▶ **WHAT YOU SHOULD DO**
Whenever a line in the data contains "Искать", show that line.

-- Opening Marker --

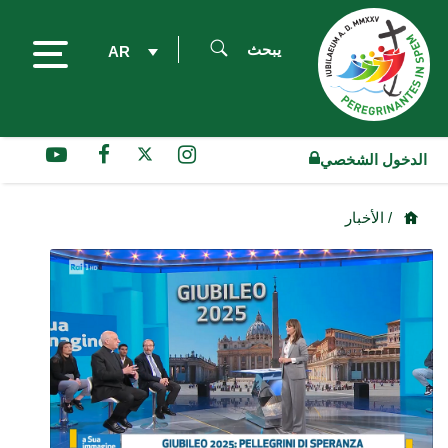
يبحث
AR
الدخول الشخصي
/ الأخبار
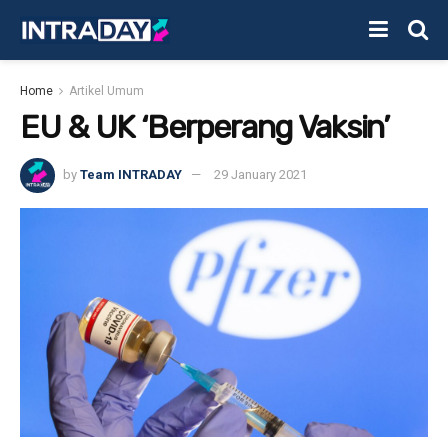
Home
Artikel Umum
EU & UK ‘Berperang Vaksin’
by
Team INTRADAY
29 January 2021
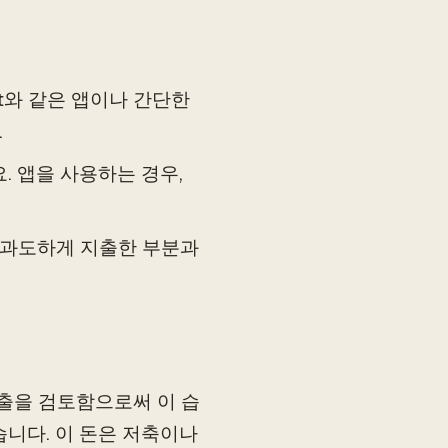
udget와 같은 앱이나 간단한
.
. 앱을 사용하는 경우,
. 과도하게 지출한 부분과
지출을 검토함으로써 이 습
습니다. 이 돈은 저축이나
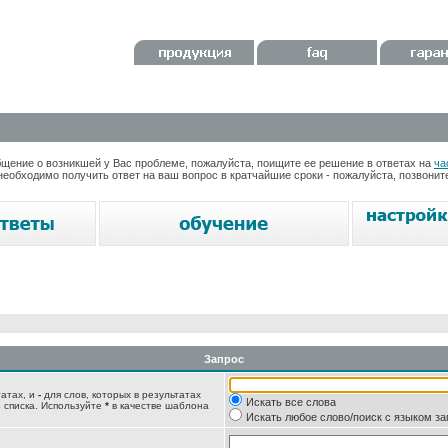
ение о возникшей у Вас проблеме, пожалуйста, поищите ее решение в ответах на
ча
необходимо получить ответ на ваш вопрос в кратчайшие сроки - пожалуйста, позвони
Запрос
татах, и
-
для слов, которых в результатах
Искать все слова
 списка. Используйте
*
в качестве шаблона
Искать любое слово/поиск с языком з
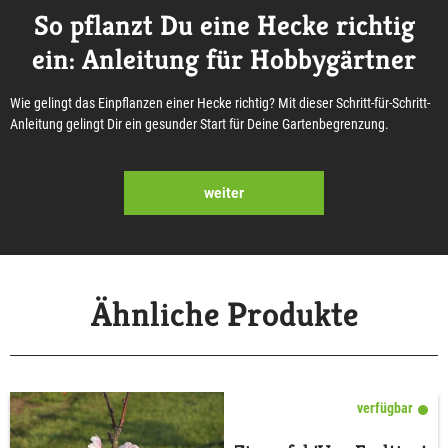
So pflanzt Du eine Hecke richtig
ein: Anleitung für Hobbygärtner
Wie gelingt das Einpflanzen einer Hecke richtig? Mit dieser Schritt-für-Schritt-
Anleitung gelingt Dir ein gesunder Start für Deine Gartenbegrenzung.
weiter
Ähnliche Produkte
verfügbar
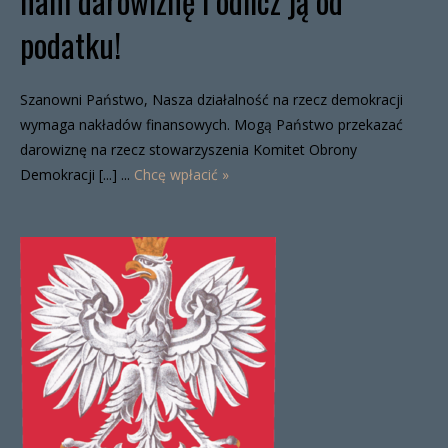
nam darowiznę i odlicz ją od
podatku!
Szanowni Państwo, Nasza działalność na rzecz demokracji
wymaga nakładów finansowych. Mogą Państwo przekazać
darowiznę na rzecz stowarzyszenia Komitet Obrony
Demokracji [...] ...
Chcę wpłacić »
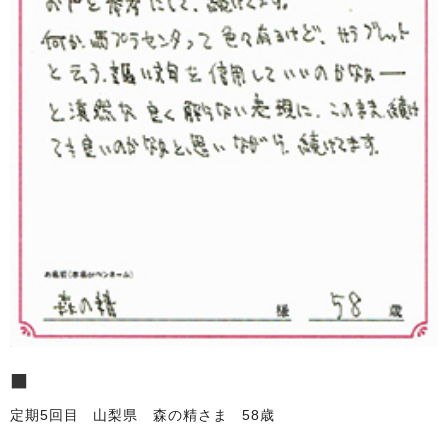
■
定期5回目 山梨県 森の精さま 58歳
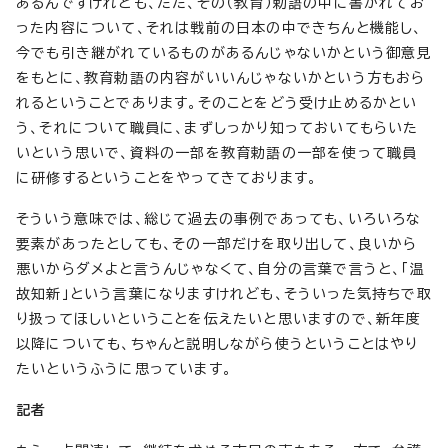
あるんですけれども、ただ、その（教育）勅語の中に書かれてお
った内容について、それは戦前の日本の中できちんと機能し、
今でも引き継がれているものがあるんじゃないかという御意見
をもとに、教育勅語の内容がいいんじゃないかという方もおら
れるということであります。そのことをどう受け止めるかとい
う、それについて職員に、まずしっかり知っておいてもらいた
いという思いで、資料の一部を教育勅語の一部を使って職員
に研修するということをやってきております。
そういう意味では、総じて過去の事例であっても、いろいろな
要素があったとしても、その一部だけを取り出して、良いから
悪いからダメよと言うんじゃなくて、自分の言葉で言うと、「温
故知新」という言葉になりますけれども、そういった気持ちで取
り扱ってほしいということを伝えたいと思いますので、新年度
以降についても、ちゃんと説明しながら使うということはやり
たいというふうに思っています。
記者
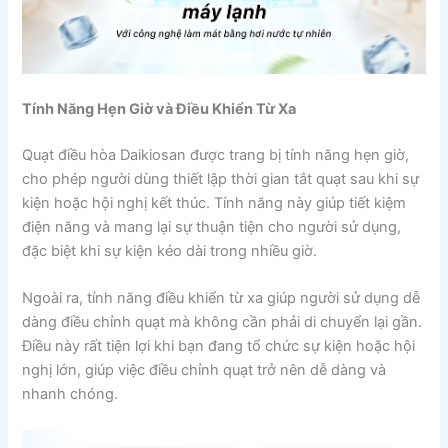
Tính Năng Hẹn Giờ và Điều Khiển Từ Xa
Quạt điều hòa Daikiosan được trang bị tính năng hẹn giờ,
cho phép người dùng thiết lập thời gian tắt quạt sau khi sự
kiện hoặc hội nghị kết thúc. Tính năng này giúp tiết kiệm
điện năng và mang lại sự thuận tiện cho người sử dụng,
đặc biệt khi sự kiện kéo dài trong nhiều giờ.
Ngoài ra, tính năng điều khiển từ xa giúp người sử dụng dễ
dàng điều chỉnh quạt mà không cần phải di chuyển lại gần.
Điều này rất tiện lợi khi bạn đang tổ chức sự kiện hoặc hội
nghị lớn, giúp việc điều chỉnh quạt trở nên dễ dàng và
nhanh chóng.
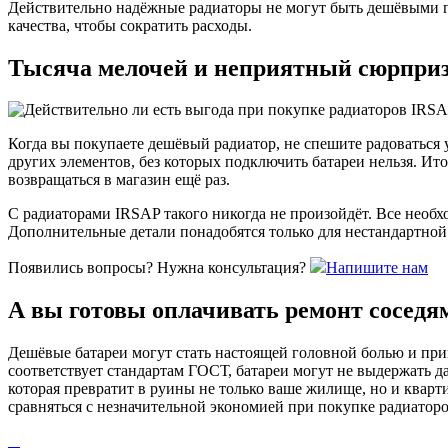
Действительно надёжные радиаторы не могут быть дешёвыми по
качества, чтобы сократить расходы.
Тысяча мелочей и неприятный сюрприз
Когда вы покупаете дешёвый радиатор, не спешите радоваться
других элементов, без которых подключить батареи нельзя. Ит
возвращаться в магазин ещё раз.
С радиаторами IRSAP такого никогда не произойдёт. Все необх
Дополнительные детали понадобятся только для нестандартной
Появились вопросы? Нужна консультация?
Напишите нам
А вы готовы оплачивать ремонт соседя
Дешёвые батареи могут стать настоящей головной болью и при
соответствует стандартам ГОСТ, батареи могут не выдержать да
которая превратит в руины не только ваше жилище, но и кварти
сравняться с незначительной экономией при покупке радиаторо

-- Closing Marker --

▶ **RESULT OF THE TASK**
Искать все слова
Искать любое слово/поиск с языком з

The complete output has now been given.